SV40, RNAi, XDR-TB, etc
Crystal Structure of the SV40 T-Antigen Origin Binding Domain in Complex with DNA
Summary: How DNA replicates is a critical question for understanding life. DNA replication remains difficult to investigate in eukaryotes, where it involves a complex, multi-protein apparatus which initiates replication at multiple poorly-defined DNA sequences. This process is far easier to study in viral systems, where the DNA sequences at the origin of replication are well-defined and only one or two proteins are required to initiate replication. In simian virus 40 (SV40), the large T-antigen protein (T-ag) is responsible for recognizing DNA sequences required to start replication, called the origin of replication. SV40 T-ag can also cause DNA to melt or unwind. We report here the crystal structure of the DNA-binding domain of SV40 T-ag on a DNA fragment derived from the viral origin of replication. The structure shows that although T-ag and its functionally analogous protein, papilloma virus E1, share no detectable sequence homology in this region, the two domains bind the DNA in similar ways. In both cases, DNA binding is thought to initiate assembly of a complex of the full-length proteins on DNA. Interestingly, SV40 T-ag DNA-binding domains do not interact with one another when bound to DNA. In addition to describing the molecular details of the DNA–protein interactions and the alterations in protein structure induced by DNA binding, we present a model describing the subsequent assembly events.
Meinke, G. et al. PLoS Biol 5(2): e23
Video of RNAi in action
Kudos to Biosingularity for pointing to this excellent YouTube video of RNAi:
XDR-TB in South Africa: No Time for Denial or Complacency
Some months ago, I recorded a podcast about extreme drug resistant tuberculosis (XDR-TB). Now a paper in PLoS Medicine argues that the situation is so serious that affected patients should be forcibly isolated to stop the disease spreading.
The South African outbreak of the multi drug-resistant XDR-TB has killed at least 74 people in the past few months. South Africa is one of the world’s fastest growing tourist destinations, home to millions of migrant labourers from neighbouring countries, and its ports and roads service several other African countries. Seroprevalence rates for HIV in South Africa, and in adjoining nations such as Lesotho and Swaziland, are very high. Cumulatively, these factors make for a potentially explosive international health crisis.

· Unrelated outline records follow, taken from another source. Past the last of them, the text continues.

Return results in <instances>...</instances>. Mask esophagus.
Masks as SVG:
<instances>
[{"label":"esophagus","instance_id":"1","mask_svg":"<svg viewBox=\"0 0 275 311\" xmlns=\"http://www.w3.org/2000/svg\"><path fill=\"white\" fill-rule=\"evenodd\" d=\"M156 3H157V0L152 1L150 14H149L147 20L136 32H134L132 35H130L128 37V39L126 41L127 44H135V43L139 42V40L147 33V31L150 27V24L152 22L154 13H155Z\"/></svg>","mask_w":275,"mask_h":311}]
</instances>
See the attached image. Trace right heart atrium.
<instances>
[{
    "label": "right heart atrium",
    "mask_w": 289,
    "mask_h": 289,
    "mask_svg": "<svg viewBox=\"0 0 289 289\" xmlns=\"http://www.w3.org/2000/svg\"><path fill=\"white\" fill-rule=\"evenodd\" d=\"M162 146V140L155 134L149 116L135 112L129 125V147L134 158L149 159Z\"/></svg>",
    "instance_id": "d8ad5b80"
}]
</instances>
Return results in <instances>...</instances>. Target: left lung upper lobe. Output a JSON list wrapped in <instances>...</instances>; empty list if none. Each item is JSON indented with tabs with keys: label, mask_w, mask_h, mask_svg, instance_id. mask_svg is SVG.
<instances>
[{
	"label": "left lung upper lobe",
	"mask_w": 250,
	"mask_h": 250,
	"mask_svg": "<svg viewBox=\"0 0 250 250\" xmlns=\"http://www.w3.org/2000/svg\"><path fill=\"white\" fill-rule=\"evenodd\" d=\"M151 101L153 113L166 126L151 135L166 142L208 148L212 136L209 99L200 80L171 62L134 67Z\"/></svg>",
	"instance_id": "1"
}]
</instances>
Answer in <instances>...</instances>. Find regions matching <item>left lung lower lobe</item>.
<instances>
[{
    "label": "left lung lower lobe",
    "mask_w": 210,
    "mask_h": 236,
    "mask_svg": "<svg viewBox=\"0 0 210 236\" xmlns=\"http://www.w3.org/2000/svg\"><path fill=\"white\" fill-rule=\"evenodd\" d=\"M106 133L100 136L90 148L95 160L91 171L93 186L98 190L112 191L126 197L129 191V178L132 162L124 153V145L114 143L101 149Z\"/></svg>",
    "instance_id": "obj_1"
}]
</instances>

“All reasonable attempts must be made to accommodate the interests of infected patients in a sensitive and humane manner, although, if necessary, the government must adopt a more robust approach towards uncooperative patients with MDR-TB and XDR-TB, which might necessitate favouring the interests of the wider public over that of the patient. Although such an approach might interfere with the patient’s right to autonomy and will undoubtedly have human rights implications, such measures are reasonable and justifiable, and must be seen in a utilitarian perspective. Ultimately in such crises, the interests of public health must prevail over the rights of the individual.”
Singh JA,et al. 2007 XDR-TB in South Africa: No Time for Denial or Complacency. PLoS Med 4(1): e50
Sir Alec Jeffreys: Great Briton
Professor Sir Alec Jeffreys of the School of Biological Sciences at the University of Leicester has been chosen as the overall Greatest Briton 2006. Congratulation Alec, and warmly deserved, but aren’t you running out of space for all those trophies? ;-)
Microscopy in focus
Scientific American has an interesting article on Sidestepping microscopy’s limits: out-of-focus images made clear. Researchers have found a practical way to extract clear images from the parts of a sample illuminated by light above and below the focal plane. The new method may soon allow doctors to diagnose tumors without removing a piece of tissue from a patient.